REQUIREMENT
Would you retype exactly the lines below, starting with the one that has "37: (676, 196, 3.55)" and going on through the one that has "42: (201, 348, 0.65)", with no pictures and nothing else?

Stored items
################

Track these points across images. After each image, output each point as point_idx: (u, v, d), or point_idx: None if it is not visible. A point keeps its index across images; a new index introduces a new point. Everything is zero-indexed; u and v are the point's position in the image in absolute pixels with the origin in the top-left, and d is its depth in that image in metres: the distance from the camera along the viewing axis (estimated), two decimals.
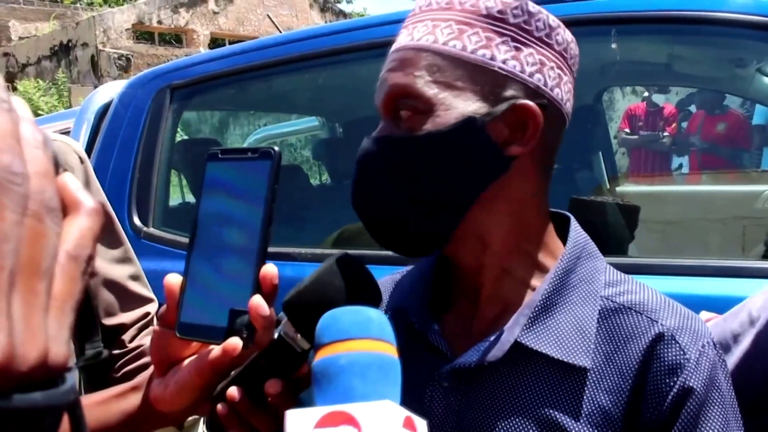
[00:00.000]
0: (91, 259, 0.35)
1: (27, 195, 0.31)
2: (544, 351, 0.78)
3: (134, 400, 0.78)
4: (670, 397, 0.75)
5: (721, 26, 1.52)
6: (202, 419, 1.97)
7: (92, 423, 0.77)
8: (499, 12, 0.80)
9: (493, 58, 0.79)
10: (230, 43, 18.70)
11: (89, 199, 0.36)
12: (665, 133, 7.08)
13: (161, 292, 0.73)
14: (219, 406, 0.75)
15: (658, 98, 7.25)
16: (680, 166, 6.81)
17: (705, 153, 6.20)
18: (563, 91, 0.82)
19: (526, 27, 0.81)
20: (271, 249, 0.68)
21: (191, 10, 17.38)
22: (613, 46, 1.69)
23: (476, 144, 0.79)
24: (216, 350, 0.68)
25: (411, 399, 0.64)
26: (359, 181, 0.84)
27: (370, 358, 0.64)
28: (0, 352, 0.29)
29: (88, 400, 0.81)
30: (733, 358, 1.06)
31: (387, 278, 0.98)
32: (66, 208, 0.35)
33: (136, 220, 1.98)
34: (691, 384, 0.75)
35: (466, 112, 0.78)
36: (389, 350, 0.66)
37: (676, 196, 3.55)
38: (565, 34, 0.83)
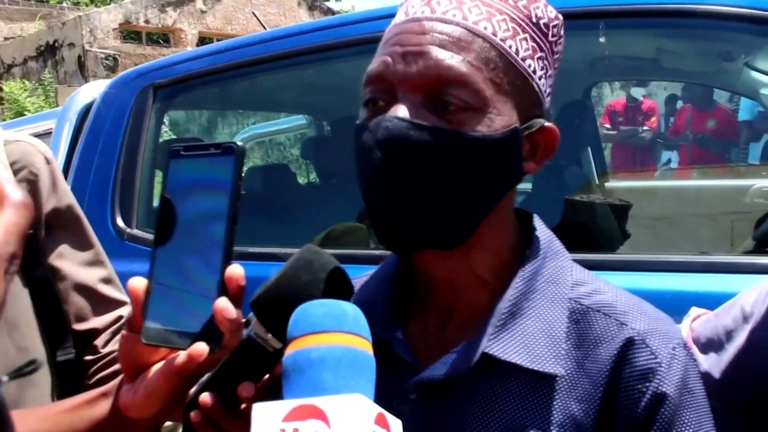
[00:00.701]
0: (14, 257, 0.32)
1: None
2: (513, 360, 0.75)
3: (104, 407, 0.76)
4: (643, 403, 0.73)
5: (710, 19, 1.52)
6: (180, 427, 1.95)
7: (60, 431, 0.75)
8: (545, 25, 0.78)
9: (534, 72, 0.77)
10: (218, 42, 18.67)
11: (17, 191, 0.33)
12: (645, 128, 7.15)
13: None
14: (192, 414, 0.73)
15: (637, 93, 7.32)
16: (669, 161, 6.84)
17: (694, 148, 6.23)
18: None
19: (555, 48, 0.80)
20: (257, 250, 0.66)
21: (179, 9, 17.29)
22: (602, 39, 1.67)
23: (513, 156, 0.77)
24: (182, 356, 0.67)
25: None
26: (382, 169, 0.73)
27: (343, 352, 0.63)
28: None
29: (56, 408, 0.80)
30: (726, 356, 1.05)
31: (358, 279, 0.93)
32: None
33: (120, 222, 1.95)
34: (663, 389, 0.73)
35: (512, 121, 0.75)
36: (364, 346, 0.64)
37: (665, 191, 3.55)
38: (562, 47, 0.83)
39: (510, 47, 0.75)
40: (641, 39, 2.14)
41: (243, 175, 0.69)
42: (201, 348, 0.65)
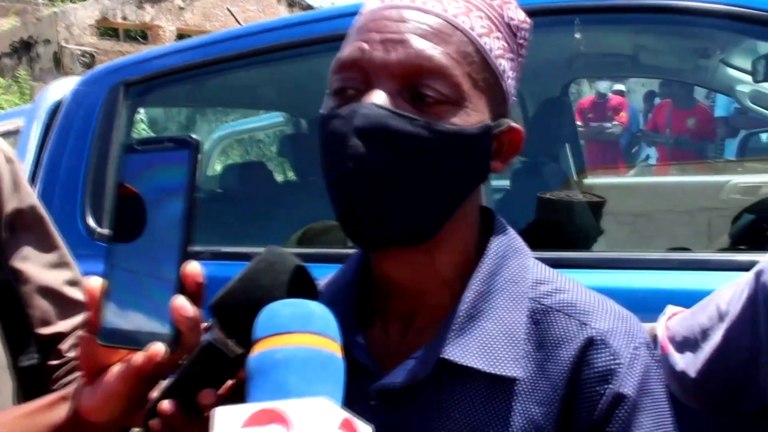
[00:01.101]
0: None
1: None
2: (471, 365, 0.73)
3: (62, 411, 0.74)
4: (600, 405, 0.72)
5: (686, 15, 1.51)
6: None
7: None
8: (515, 27, 0.78)
9: (504, 72, 0.76)
10: None
11: None
12: (614, 123, 7.25)
13: None
14: (152, 422, 0.70)
15: (605, 88, 7.42)
16: (647, 157, 6.91)
17: (673, 146, 6.30)
18: None
19: (521, 51, 0.80)
20: (232, 249, 0.64)
21: (156, 6, 17.14)
22: (577, 35, 1.66)
23: (484, 153, 0.76)
24: (138, 356, 0.64)
25: None
26: (352, 156, 0.70)
27: (310, 354, 0.61)
28: None
29: (13, 413, 0.77)
30: (702, 355, 1.04)
31: (323, 280, 0.91)
32: None
33: (90, 221, 1.92)
34: (622, 391, 0.72)
35: (485, 118, 0.74)
36: (332, 347, 0.62)
37: (643, 187, 3.58)
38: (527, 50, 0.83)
39: (485, 44, 0.74)
40: (619, 35, 2.15)
41: (217, 173, 0.66)
42: (158, 348, 0.63)
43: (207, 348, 0.71)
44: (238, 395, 0.71)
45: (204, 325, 0.73)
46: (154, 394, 0.74)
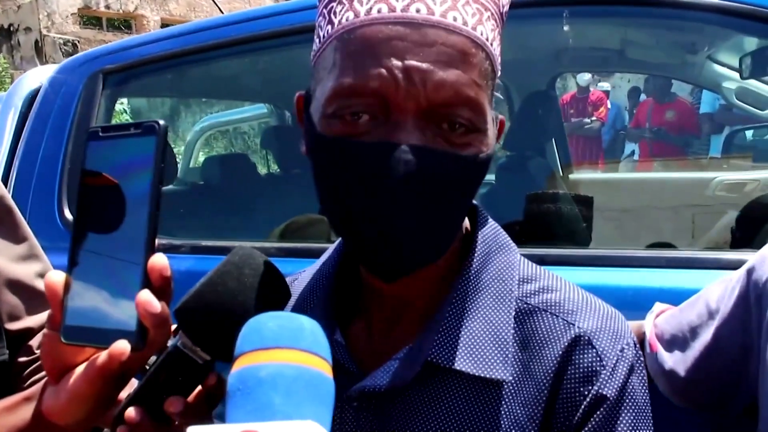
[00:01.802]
0: None
1: None
2: (457, 368, 0.71)
3: (26, 412, 0.71)
4: (582, 405, 0.70)
5: (675, 8, 1.50)
6: None
7: None
8: (505, 14, 0.73)
9: (498, 64, 0.72)
10: None
11: None
12: (593, 118, 7.30)
13: None
14: (119, 429, 0.67)
15: (586, 83, 7.47)
16: (632, 152, 6.95)
17: (654, 140, 6.34)
18: None
19: (503, 18, 0.73)
20: (213, 243, 0.61)
21: None
22: (565, 28, 1.64)
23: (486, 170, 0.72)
24: (103, 355, 0.61)
25: None
26: (398, 201, 0.66)
27: (298, 373, 0.55)
28: None
29: None
30: (692, 352, 1.03)
31: (290, 277, 0.87)
32: None
33: (67, 213, 1.87)
34: (604, 392, 0.70)
35: (494, 130, 0.72)
36: (322, 367, 0.57)
37: (629, 183, 3.58)
38: None
39: (495, 50, 0.69)
40: (606, 29, 2.13)
41: (198, 165, 0.63)
42: (122, 346, 0.60)
43: (173, 353, 0.68)
44: (206, 404, 0.68)
45: (173, 327, 0.70)
46: (123, 396, 0.71)
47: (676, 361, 1.06)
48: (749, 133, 4.54)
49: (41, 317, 1.04)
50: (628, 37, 2.23)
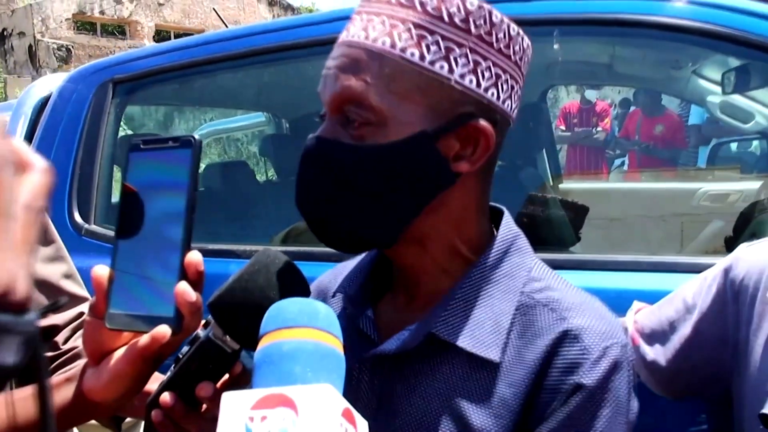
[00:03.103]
0: (43, 211, 0.40)
1: None
2: (456, 343, 0.80)
3: (67, 391, 0.78)
4: (562, 393, 0.76)
5: (660, 30, 1.57)
6: (142, 423, 1.95)
7: (27, 415, 0.76)
8: (462, 20, 0.77)
9: (450, 71, 0.77)
10: (175, 35, 18.37)
11: (40, 159, 0.40)
12: (598, 129, 7.32)
13: None
14: (153, 413, 0.76)
15: (591, 95, 7.49)
16: (622, 163, 7.03)
17: (644, 153, 6.40)
18: (513, 101, 0.82)
19: (487, 38, 0.78)
20: (219, 246, 0.68)
21: (135, 1, 17.01)
22: (555, 46, 1.72)
23: (425, 159, 0.78)
24: (145, 338, 0.69)
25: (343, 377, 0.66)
26: (303, 181, 0.82)
27: (314, 347, 0.65)
28: None
29: (21, 393, 0.80)
30: (671, 345, 1.11)
31: (340, 265, 1.00)
32: (18, 167, 0.39)
33: (77, 217, 1.93)
34: (583, 381, 0.76)
35: (418, 126, 0.77)
36: (335, 343, 0.66)
37: (618, 193, 3.65)
38: (523, 42, 0.82)
39: (412, 55, 0.76)
40: (594, 45, 2.21)
41: (200, 171, 0.72)
42: (163, 330, 0.68)
43: (205, 343, 0.76)
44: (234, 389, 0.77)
45: (202, 322, 0.78)
46: (156, 387, 0.79)
47: (657, 353, 1.14)
48: (734, 145, 4.64)
49: (66, 315, 1.11)
50: (616, 52, 2.31)
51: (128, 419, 1.27)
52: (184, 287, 0.68)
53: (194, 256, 0.70)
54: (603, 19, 1.61)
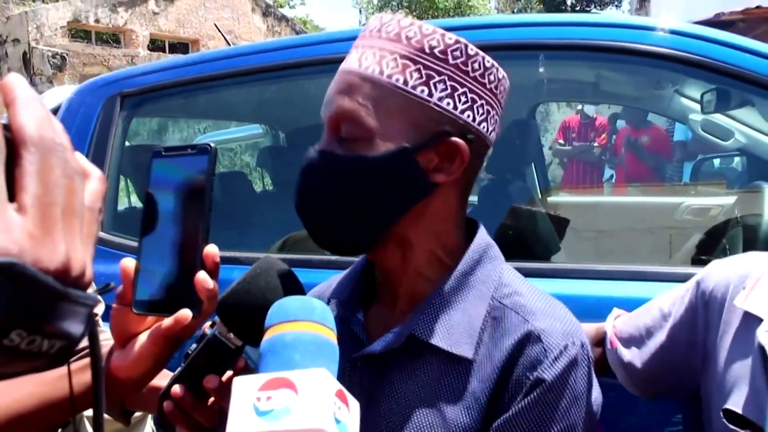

################

WRITTEN ANSWER
37: (676, 196, 3.55)
38: (565, 34, 0.83)
[00:00.701]
0: (14, 257, 0.32)
1: None
2: (513, 360, 0.75)
3: (104, 407, 0.76)
4: (643, 403, 0.73)
5: (710, 19, 1.52)
6: (180, 427, 1.95)
7: (60, 431, 0.75)
8: (545, 25, 0.78)
9: (534, 72, 0.77)
10: (218, 42, 18.67)
11: (17, 191, 0.33)
12: (645, 128, 7.15)
13: None
14: (192, 414, 0.73)
15: (637, 93, 7.32)
16: (669, 161, 6.84)
17: (694, 148, 6.23)
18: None
19: (555, 48, 0.80)
20: (257, 250, 0.66)
21: (179, 9, 17.29)
22: (602, 39, 1.67)
23: (513, 156, 0.77)
24: (182, 356, 0.67)
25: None
26: (382, 169, 0.73)
27: (343, 352, 0.63)
28: None
29: (56, 408, 0.80)
30: (726, 356, 1.05)
31: (358, 279, 0.93)
32: None
33: (120, 222, 1.95)
34: (663, 389, 0.73)
35: (512, 121, 0.75)
36: (364, 346, 0.64)
37: (665, 191, 3.55)
38: (562, 47, 0.83)
39: (510, 47, 0.75)
40: (641, 39, 2.14)
41: (243, 175, 0.69)
42: (201, 348, 0.65)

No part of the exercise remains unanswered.